* [Direction]: Copy the material below word for word, from the line containing "segment leftlung lower lobe" through the end.

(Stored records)

■ ■ ■ ■ ■

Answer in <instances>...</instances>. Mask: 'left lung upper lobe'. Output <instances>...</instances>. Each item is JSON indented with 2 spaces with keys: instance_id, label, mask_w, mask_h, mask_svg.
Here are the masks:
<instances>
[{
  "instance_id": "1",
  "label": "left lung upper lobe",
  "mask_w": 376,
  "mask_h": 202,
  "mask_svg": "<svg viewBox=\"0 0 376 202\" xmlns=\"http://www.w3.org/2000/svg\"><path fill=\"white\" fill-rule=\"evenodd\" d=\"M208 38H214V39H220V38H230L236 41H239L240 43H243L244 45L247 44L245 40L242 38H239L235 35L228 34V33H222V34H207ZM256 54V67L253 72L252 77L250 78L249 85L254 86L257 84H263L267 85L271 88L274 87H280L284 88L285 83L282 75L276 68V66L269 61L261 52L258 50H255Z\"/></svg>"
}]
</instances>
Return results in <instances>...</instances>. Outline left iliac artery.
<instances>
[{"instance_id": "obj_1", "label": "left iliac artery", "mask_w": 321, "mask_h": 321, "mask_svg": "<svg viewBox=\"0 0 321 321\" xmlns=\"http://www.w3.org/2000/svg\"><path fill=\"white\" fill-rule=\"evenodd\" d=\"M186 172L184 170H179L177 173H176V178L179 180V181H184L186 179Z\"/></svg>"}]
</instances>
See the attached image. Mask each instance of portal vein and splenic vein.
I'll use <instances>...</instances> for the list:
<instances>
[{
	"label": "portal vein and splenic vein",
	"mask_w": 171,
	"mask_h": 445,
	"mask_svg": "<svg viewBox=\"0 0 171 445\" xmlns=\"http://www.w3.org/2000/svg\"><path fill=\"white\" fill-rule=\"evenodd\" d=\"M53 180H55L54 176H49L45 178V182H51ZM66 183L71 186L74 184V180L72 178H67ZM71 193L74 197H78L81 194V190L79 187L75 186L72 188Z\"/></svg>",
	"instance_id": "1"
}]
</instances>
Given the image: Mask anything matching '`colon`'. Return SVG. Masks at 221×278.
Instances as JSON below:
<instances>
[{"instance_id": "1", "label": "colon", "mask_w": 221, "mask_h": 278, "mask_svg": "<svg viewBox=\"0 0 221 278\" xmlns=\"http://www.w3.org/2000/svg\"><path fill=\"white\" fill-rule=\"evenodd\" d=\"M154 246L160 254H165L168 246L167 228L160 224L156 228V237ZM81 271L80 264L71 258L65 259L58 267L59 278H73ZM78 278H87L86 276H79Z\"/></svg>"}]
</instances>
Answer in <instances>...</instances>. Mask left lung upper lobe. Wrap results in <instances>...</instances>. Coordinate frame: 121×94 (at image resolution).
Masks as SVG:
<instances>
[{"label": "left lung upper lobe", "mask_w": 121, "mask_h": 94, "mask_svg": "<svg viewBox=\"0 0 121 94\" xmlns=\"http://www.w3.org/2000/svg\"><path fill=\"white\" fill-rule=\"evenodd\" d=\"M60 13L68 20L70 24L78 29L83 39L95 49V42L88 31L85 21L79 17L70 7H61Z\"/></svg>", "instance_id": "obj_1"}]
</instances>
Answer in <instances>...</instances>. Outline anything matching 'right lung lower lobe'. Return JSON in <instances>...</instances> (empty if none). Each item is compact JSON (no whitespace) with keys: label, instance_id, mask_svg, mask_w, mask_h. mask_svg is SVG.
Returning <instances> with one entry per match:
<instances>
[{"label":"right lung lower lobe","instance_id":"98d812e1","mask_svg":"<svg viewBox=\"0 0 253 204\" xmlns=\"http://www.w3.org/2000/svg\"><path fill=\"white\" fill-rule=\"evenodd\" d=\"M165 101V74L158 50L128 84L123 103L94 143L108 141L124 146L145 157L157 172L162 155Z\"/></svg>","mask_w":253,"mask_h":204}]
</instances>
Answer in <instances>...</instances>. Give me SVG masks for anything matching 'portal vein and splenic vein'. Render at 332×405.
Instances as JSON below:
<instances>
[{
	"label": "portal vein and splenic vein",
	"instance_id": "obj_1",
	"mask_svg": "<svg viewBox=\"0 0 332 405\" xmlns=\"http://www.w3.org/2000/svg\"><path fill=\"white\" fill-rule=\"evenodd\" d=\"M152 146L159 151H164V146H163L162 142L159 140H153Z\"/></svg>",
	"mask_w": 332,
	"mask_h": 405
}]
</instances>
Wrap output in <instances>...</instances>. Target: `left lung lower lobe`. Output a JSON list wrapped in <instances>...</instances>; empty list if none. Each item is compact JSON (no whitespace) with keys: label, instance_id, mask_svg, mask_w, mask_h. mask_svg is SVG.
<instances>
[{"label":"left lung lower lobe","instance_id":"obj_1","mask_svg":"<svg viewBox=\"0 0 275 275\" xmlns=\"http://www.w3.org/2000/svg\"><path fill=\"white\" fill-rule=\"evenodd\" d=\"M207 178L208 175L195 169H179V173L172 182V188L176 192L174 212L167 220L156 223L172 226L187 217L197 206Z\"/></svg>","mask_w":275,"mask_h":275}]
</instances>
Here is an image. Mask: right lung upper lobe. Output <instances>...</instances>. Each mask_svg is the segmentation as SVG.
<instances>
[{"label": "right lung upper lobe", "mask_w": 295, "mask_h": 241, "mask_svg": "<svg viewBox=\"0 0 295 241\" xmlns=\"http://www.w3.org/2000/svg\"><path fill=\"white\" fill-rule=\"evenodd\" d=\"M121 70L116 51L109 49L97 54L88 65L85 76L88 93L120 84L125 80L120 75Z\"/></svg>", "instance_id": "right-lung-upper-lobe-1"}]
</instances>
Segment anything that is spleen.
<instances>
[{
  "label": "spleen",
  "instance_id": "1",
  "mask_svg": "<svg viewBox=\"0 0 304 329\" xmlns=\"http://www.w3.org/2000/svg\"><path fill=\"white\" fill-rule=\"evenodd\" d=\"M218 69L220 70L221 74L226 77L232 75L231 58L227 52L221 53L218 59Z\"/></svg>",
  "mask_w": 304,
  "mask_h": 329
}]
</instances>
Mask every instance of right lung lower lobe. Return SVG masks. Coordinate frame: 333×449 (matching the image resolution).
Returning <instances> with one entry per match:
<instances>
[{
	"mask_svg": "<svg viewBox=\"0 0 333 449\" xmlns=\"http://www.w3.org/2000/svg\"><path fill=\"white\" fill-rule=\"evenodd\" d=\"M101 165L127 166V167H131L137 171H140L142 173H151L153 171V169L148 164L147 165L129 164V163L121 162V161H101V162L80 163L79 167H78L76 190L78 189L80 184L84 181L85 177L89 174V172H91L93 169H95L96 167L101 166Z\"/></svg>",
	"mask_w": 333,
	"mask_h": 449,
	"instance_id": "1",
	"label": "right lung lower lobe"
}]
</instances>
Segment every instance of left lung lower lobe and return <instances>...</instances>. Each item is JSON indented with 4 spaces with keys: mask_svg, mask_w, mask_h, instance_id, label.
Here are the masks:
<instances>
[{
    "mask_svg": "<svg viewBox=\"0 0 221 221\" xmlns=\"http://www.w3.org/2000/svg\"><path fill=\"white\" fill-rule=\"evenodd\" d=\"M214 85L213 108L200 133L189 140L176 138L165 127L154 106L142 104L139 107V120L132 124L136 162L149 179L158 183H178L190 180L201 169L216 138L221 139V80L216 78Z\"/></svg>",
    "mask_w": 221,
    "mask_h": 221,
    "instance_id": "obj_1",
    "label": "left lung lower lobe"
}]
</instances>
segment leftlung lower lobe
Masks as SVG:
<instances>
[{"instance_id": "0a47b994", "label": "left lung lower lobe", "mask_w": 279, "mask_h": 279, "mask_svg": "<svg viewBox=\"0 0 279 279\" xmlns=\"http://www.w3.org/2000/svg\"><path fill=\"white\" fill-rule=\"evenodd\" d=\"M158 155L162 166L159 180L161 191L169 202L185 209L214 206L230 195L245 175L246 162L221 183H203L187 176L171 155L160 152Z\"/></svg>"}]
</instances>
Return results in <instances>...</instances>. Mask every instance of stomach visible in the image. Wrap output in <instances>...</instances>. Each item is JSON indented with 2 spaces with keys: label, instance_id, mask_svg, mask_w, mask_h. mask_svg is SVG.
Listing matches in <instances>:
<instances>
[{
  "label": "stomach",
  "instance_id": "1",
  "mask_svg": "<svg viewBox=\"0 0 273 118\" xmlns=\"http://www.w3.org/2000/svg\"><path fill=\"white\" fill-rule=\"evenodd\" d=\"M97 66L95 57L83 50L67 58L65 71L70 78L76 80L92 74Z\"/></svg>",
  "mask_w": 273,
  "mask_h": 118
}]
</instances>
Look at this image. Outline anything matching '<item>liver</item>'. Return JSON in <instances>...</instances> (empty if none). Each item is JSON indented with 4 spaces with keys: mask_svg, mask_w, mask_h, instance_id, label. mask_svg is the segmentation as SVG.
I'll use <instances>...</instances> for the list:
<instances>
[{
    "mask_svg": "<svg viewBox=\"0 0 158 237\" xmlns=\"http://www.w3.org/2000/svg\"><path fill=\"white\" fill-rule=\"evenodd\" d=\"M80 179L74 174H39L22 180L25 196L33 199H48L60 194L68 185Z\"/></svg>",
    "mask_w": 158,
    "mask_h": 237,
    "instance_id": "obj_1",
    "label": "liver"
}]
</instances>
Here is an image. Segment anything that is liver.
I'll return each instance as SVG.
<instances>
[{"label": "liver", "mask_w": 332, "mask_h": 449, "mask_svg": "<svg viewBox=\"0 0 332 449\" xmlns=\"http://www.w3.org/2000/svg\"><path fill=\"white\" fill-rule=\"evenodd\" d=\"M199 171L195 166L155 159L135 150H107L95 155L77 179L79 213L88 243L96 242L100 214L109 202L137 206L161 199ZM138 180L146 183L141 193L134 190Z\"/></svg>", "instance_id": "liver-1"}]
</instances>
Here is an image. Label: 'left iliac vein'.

■ ■ ■ ■ ■

* [Answer for this exercise]:
segment leftlung lower lobe
Masks as SVG:
<instances>
[{"instance_id": "0a47b994", "label": "left lung lower lobe", "mask_w": 279, "mask_h": 279, "mask_svg": "<svg viewBox=\"0 0 279 279\" xmlns=\"http://www.w3.org/2000/svg\"><path fill=\"white\" fill-rule=\"evenodd\" d=\"M158 155L162 166L159 180L161 191L169 202L185 209L214 206L230 195L245 175L246 162L221 183H203L187 176L171 155L160 152Z\"/></svg>"}]
</instances>
Return results in <instances>...</instances>. Mask every instance of stomach visible in the image. Wrap output in <instances>...</instances>. Each item is JSON indented with 2 spaces with keys: label, instance_id, mask_svg, mask_w, mask_h. mask_svg is SVG.
Listing matches in <instances>:
<instances>
[{
  "label": "stomach",
  "instance_id": "1",
  "mask_svg": "<svg viewBox=\"0 0 273 118\" xmlns=\"http://www.w3.org/2000/svg\"><path fill=\"white\" fill-rule=\"evenodd\" d=\"M97 66L95 57L83 50L67 58L65 71L70 78L76 80L92 74Z\"/></svg>",
  "mask_w": 273,
  "mask_h": 118
}]
</instances>
Look at this image. Outline anything matching '<item>liver</item>'. Return JSON in <instances>...</instances> (empty if none). Each item is JSON indented with 4 spaces with keys: mask_svg, mask_w, mask_h, instance_id, label. mask_svg is the segmentation as SVG.
I'll use <instances>...</instances> for the list:
<instances>
[{
    "mask_svg": "<svg viewBox=\"0 0 158 237\" xmlns=\"http://www.w3.org/2000/svg\"><path fill=\"white\" fill-rule=\"evenodd\" d=\"M80 179L74 174H39L22 180L25 196L33 199H48L60 194L68 185Z\"/></svg>",
    "mask_w": 158,
    "mask_h": 237,
    "instance_id": "obj_1",
    "label": "liver"
}]
</instances>
Here is an image. Segment anything that is liver.
I'll return each instance as SVG.
<instances>
[{"label": "liver", "mask_w": 332, "mask_h": 449, "mask_svg": "<svg viewBox=\"0 0 332 449\" xmlns=\"http://www.w3.org/2000/svg\"><path fill=\"white\" fill-rule=\"evenodd\" d=\"M199 171L195 166L155 159L135 150H107L95 155L77 179L79 213L88 243L96 242L100 214L109 202L137 206L161 199ZM138 180L146 183L141 193L134 190Z\"/></svg>", "instance_id": "liver-1"}]
</instances>
Here is an image. Label: 'left iliac vein'.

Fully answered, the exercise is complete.